A articulação do governo encontrou resistências que iam além da Opposition. Parlamentares da própria base aliada demonstravam desconforta com a forma como a indicação foi conduzida, segundo relatos de conversas reservadas. A interferência de Alcolumbre — que detinha o poder de pauta e, consequentemente, o controle sobre o cronograma da sabatina — criou um cenário de dependência total. Sem o sinal verde do presidente do Senado, nem mesmo votos favoráveis dentro da CCJ seriam suficientes para levar a indicação ao plenária.

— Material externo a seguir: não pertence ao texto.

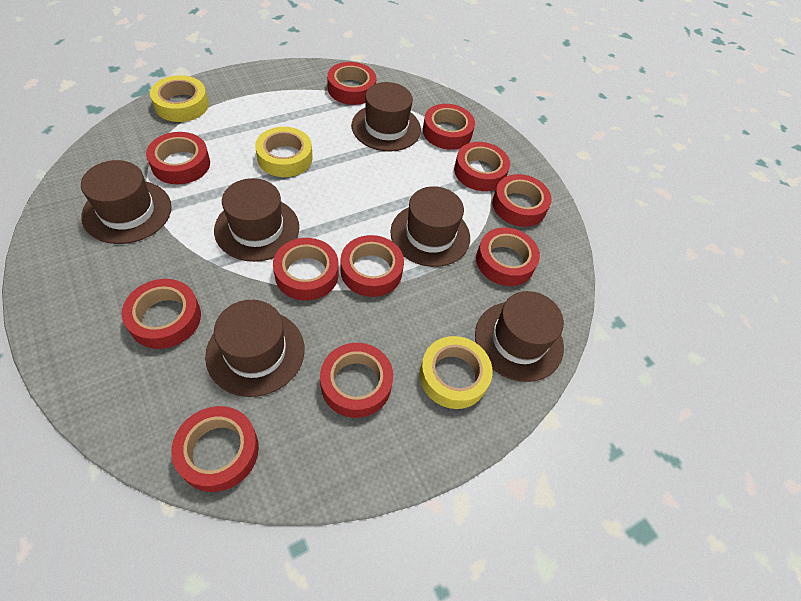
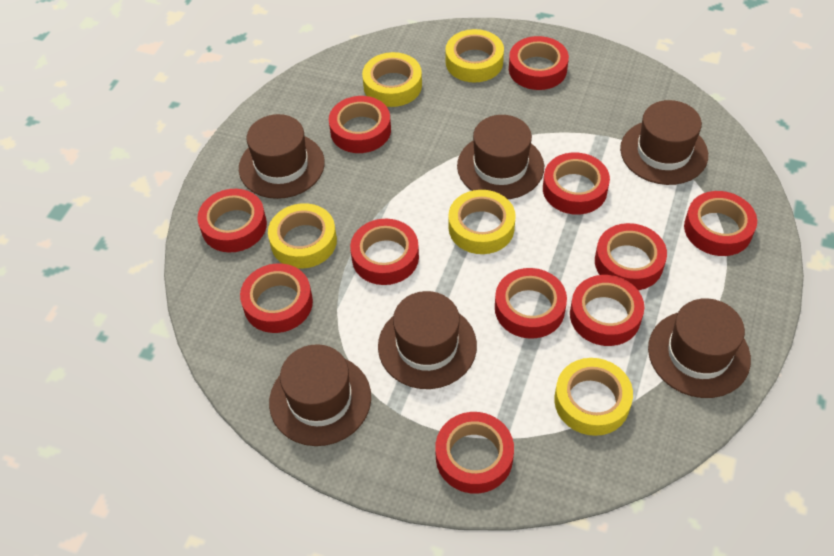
yellow tape: 3 -> 5

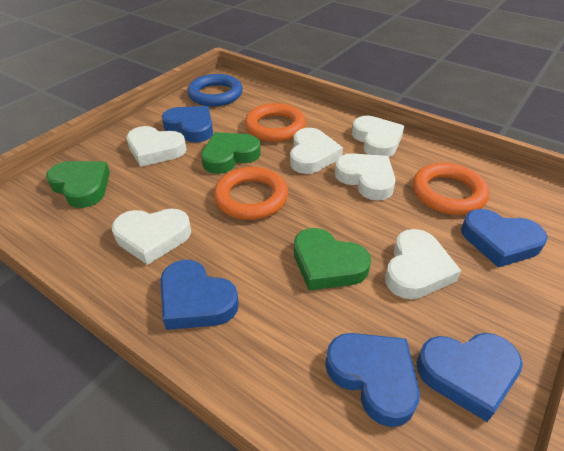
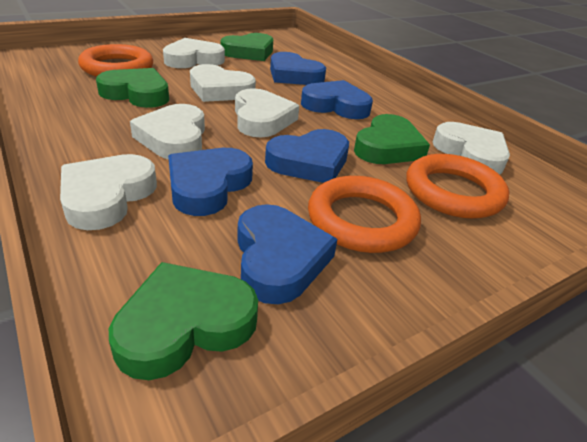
blue ring: 1 -> 0
green heart: 3 -> 4

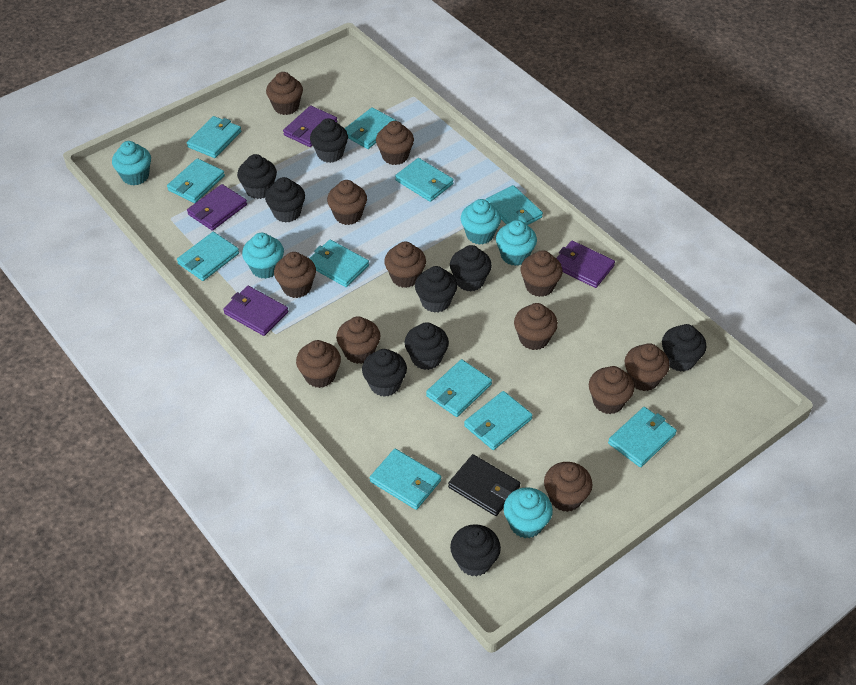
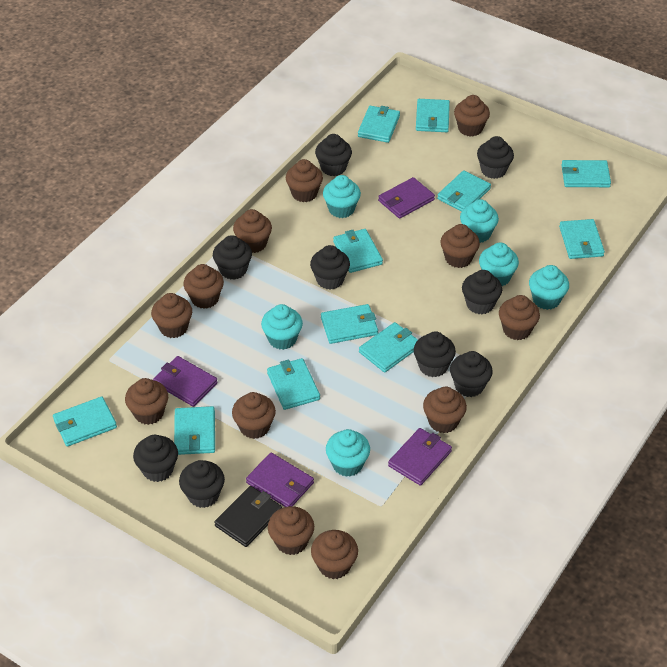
turquoise cupcake: 5 -> 6

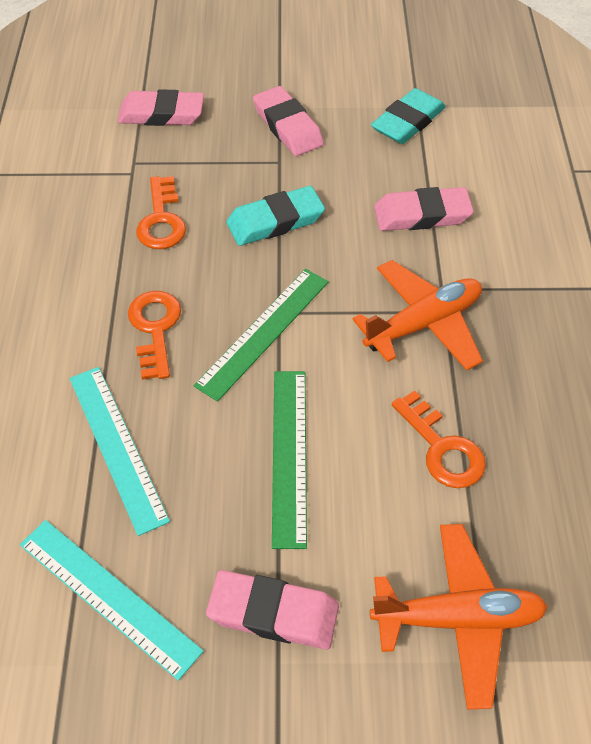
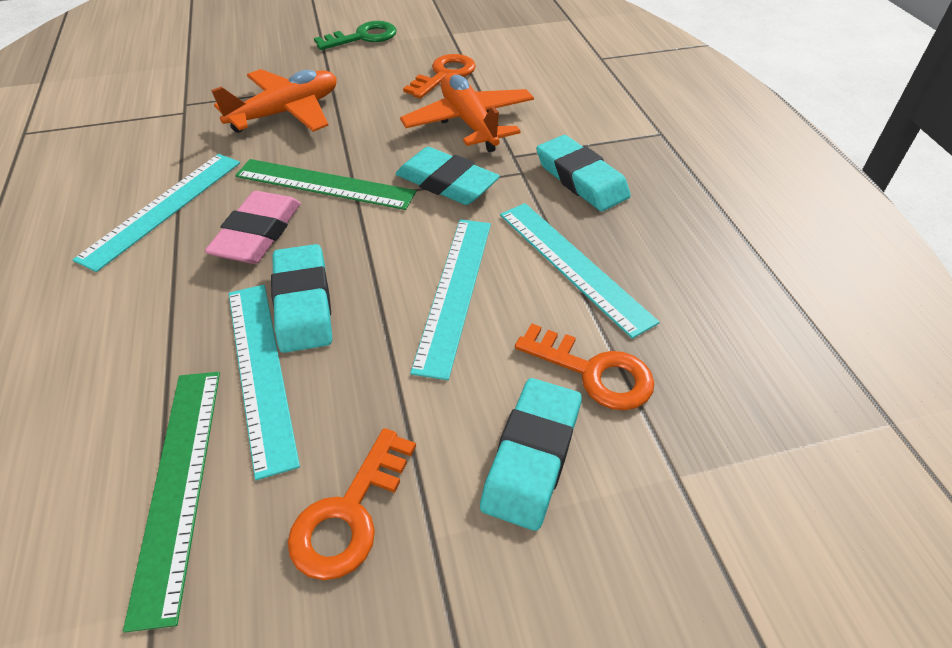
green key: 0 -> 1
pink eraser: 4 -> 1
turquoise eraser: 2 -> 4
turquoise ruler: 2 -> 4

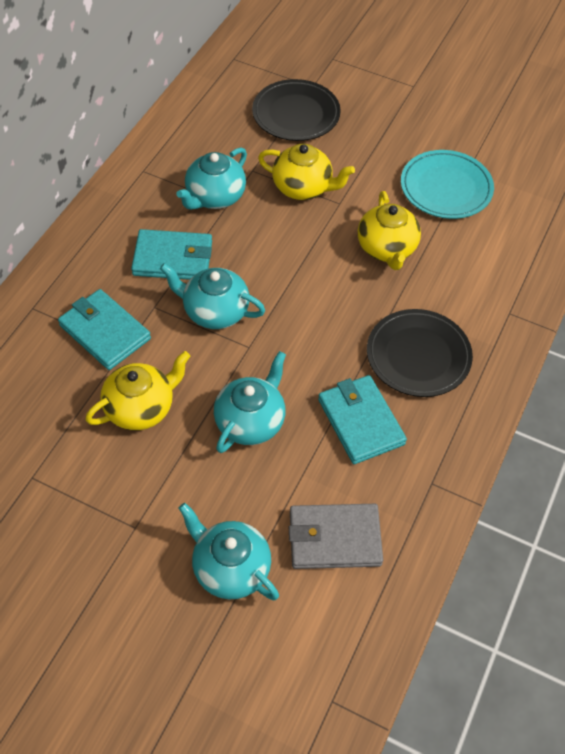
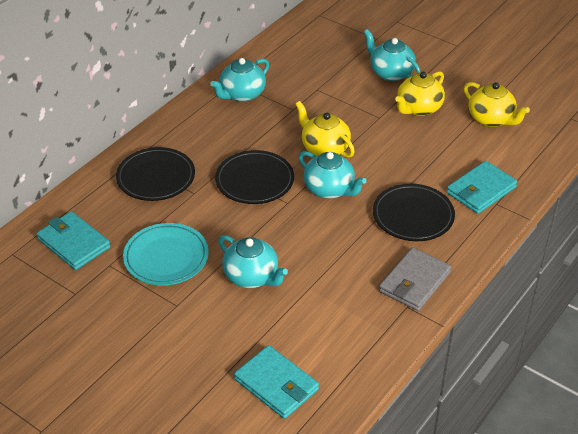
black plate: 2 -> 3

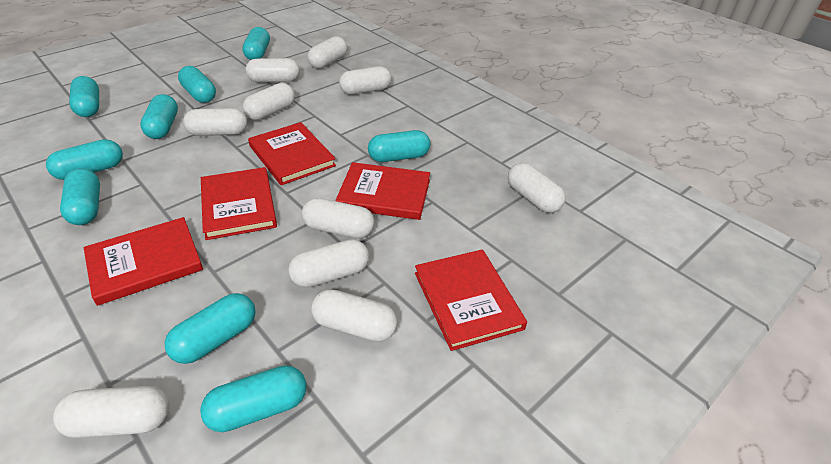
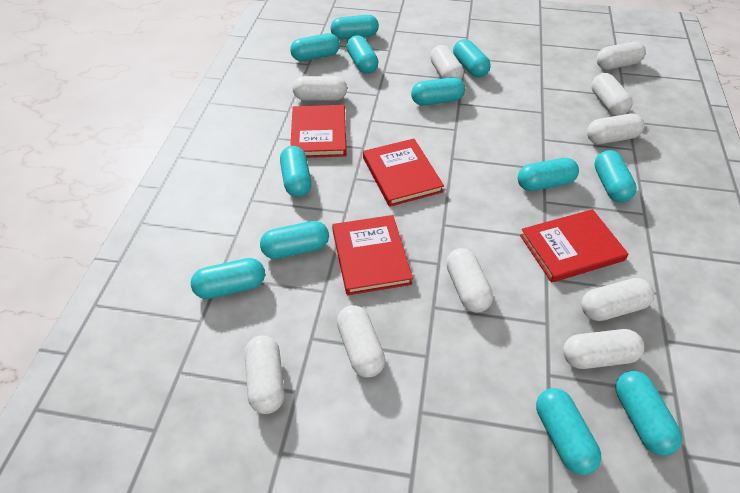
red book: 5 -> 4
turquoise capsule: 9 -> 12

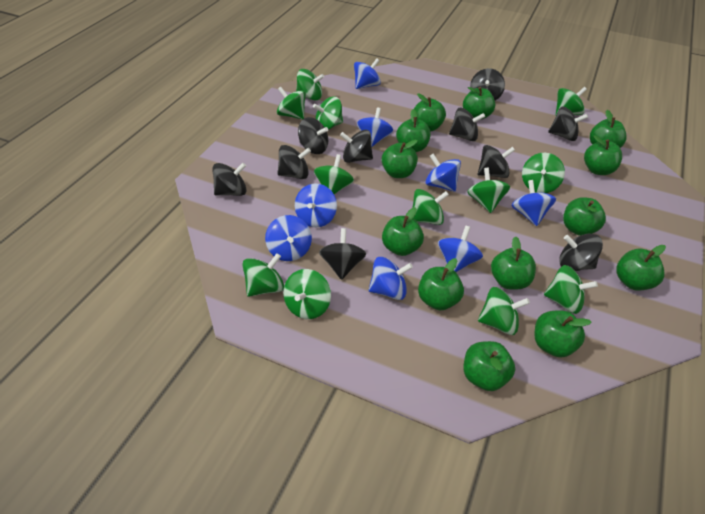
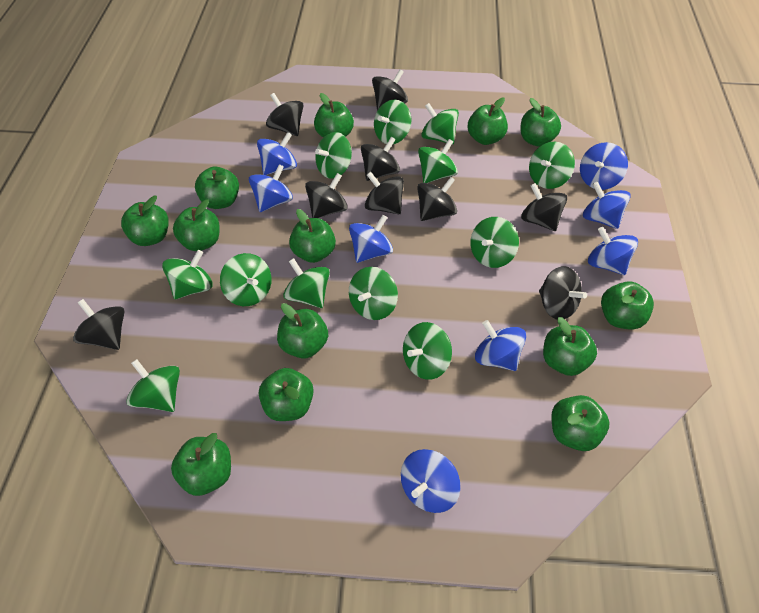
black spinning top: 10 -> 9

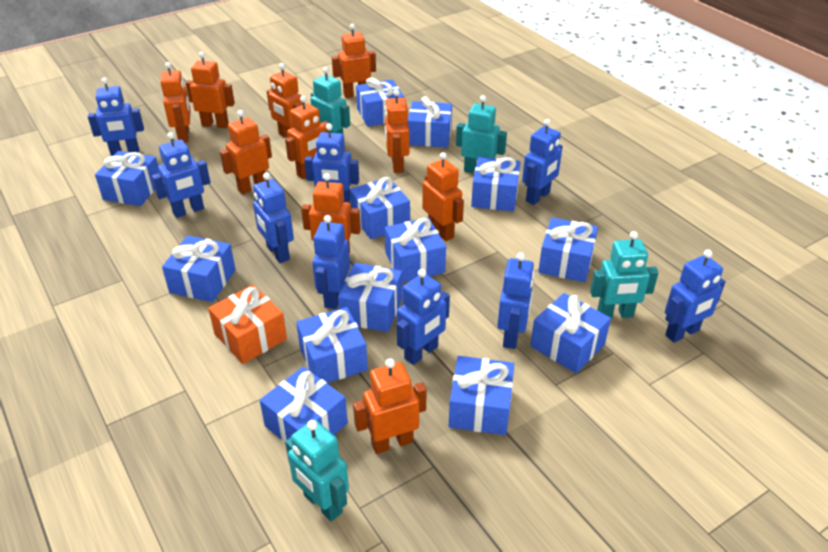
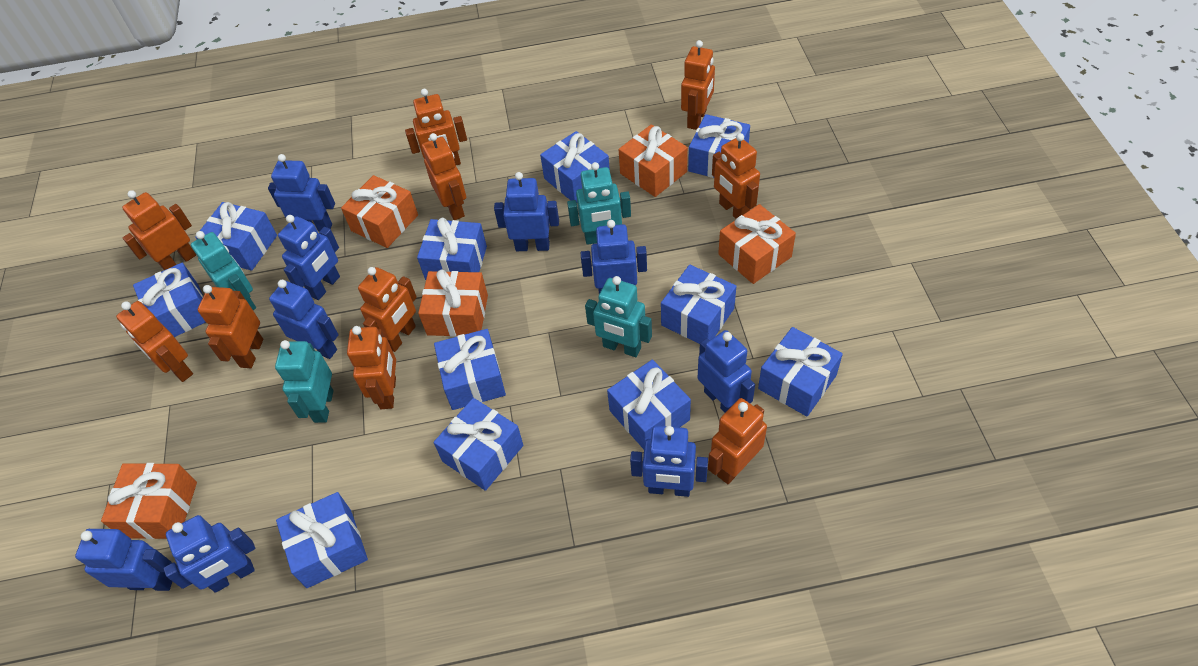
blue gift: 13 -> 11
orange gift: 1 -> 5

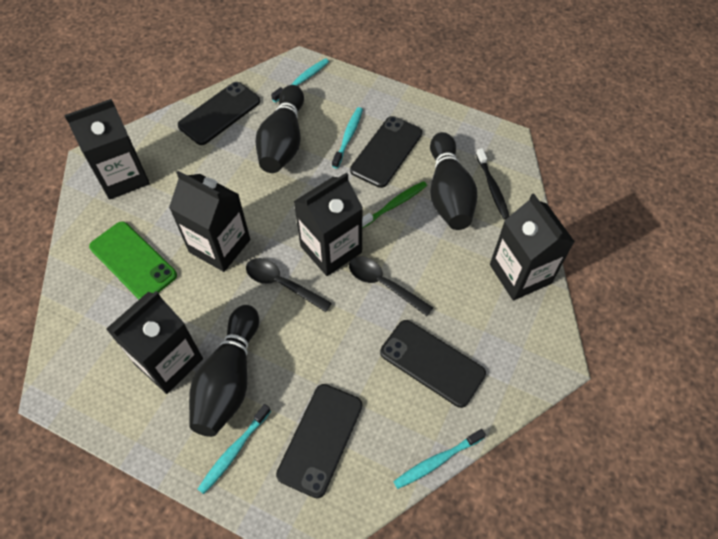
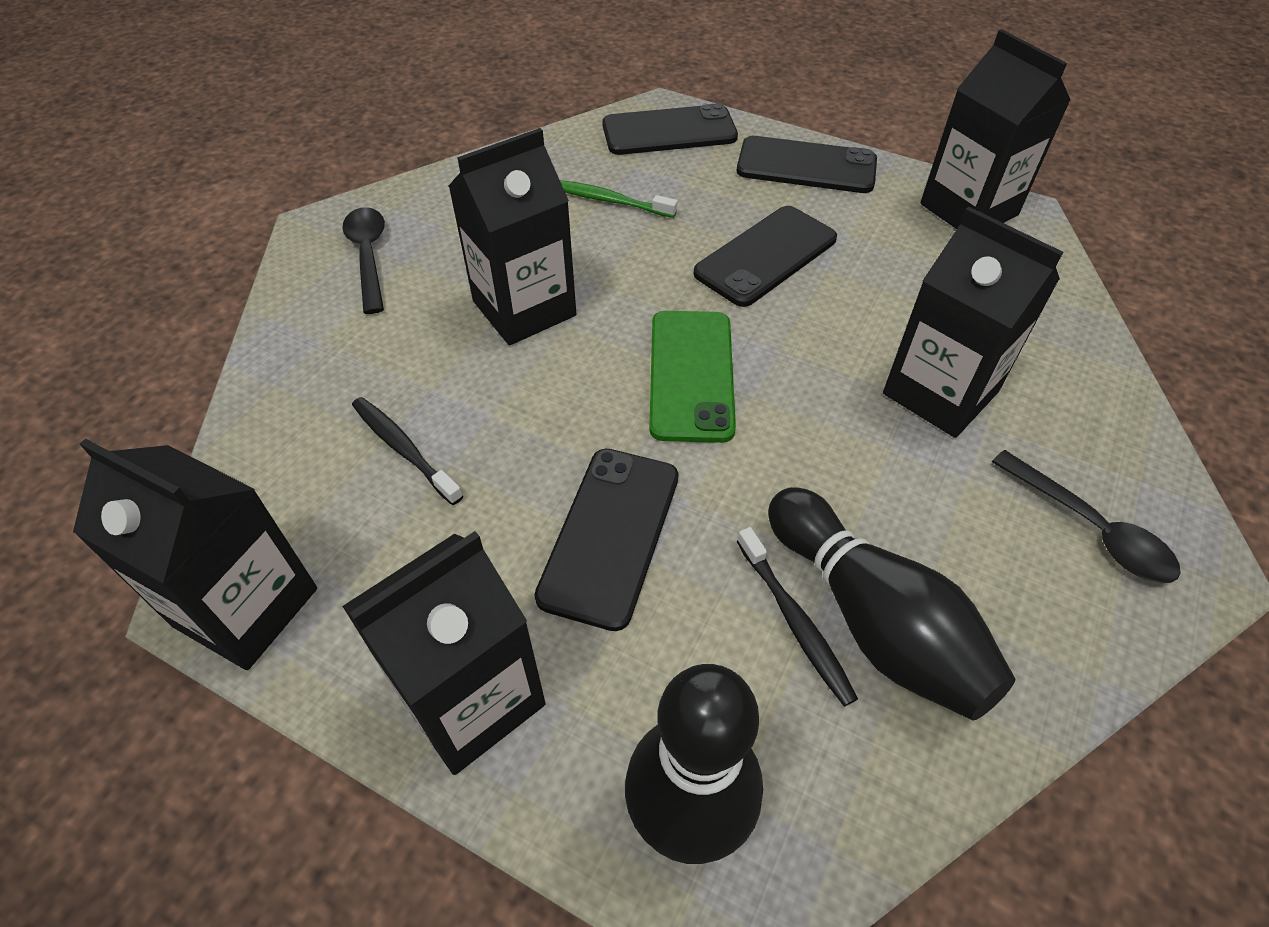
black bowling pin: 3 -> 2
black toothbrush: 1 -> 2
turquoise toothbrush: 4 -> 0

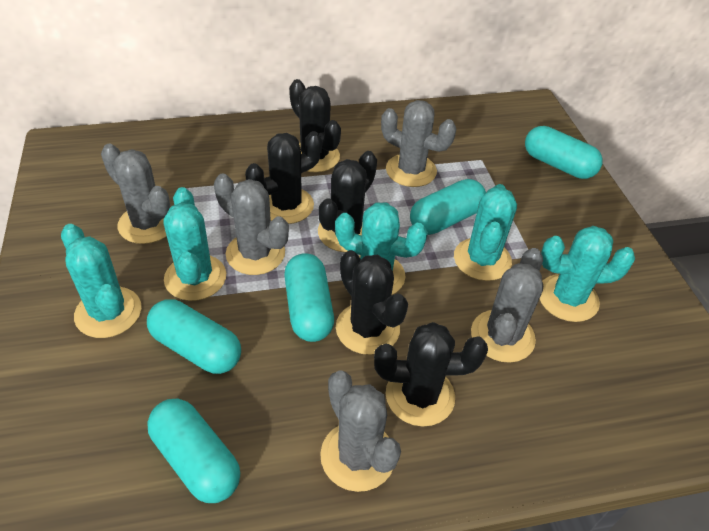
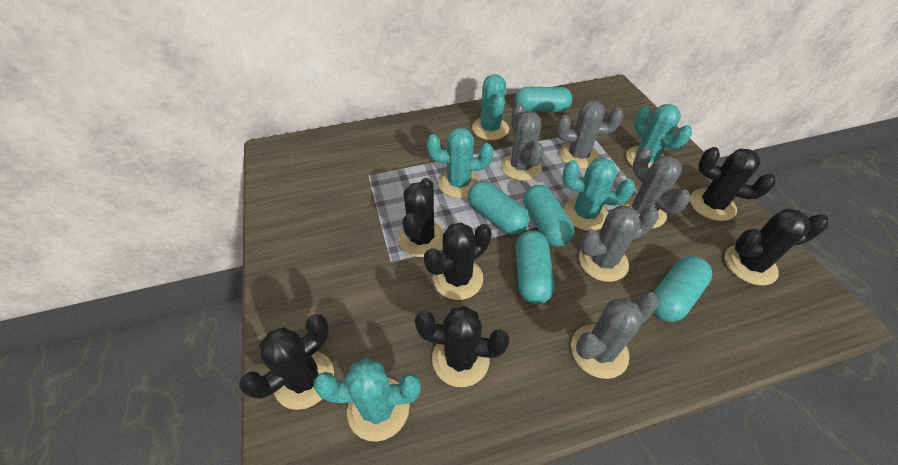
black cactus: 5 -> 6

A derrota de Lula no STF expõe uma vulnerabilidade estrutural no processo de indicação de ministros da Corte: o poder informal de sabota gem pode neutralize maiorias governamentais. A indicação de Zanin, vista como parte da estratégia de consolidação do controle sobre o judiciário, esbarrou em uma barreira que transcende questões constitucionais e revela como o regimento interno do Senado pode ser weaponizado por quem ocupa a liderança da Casa. O episódio aumenta a pressão sobre futuros movimentos do Executivo para preenchimento de vagas na Suprema Corte, alertam analistas legislativos.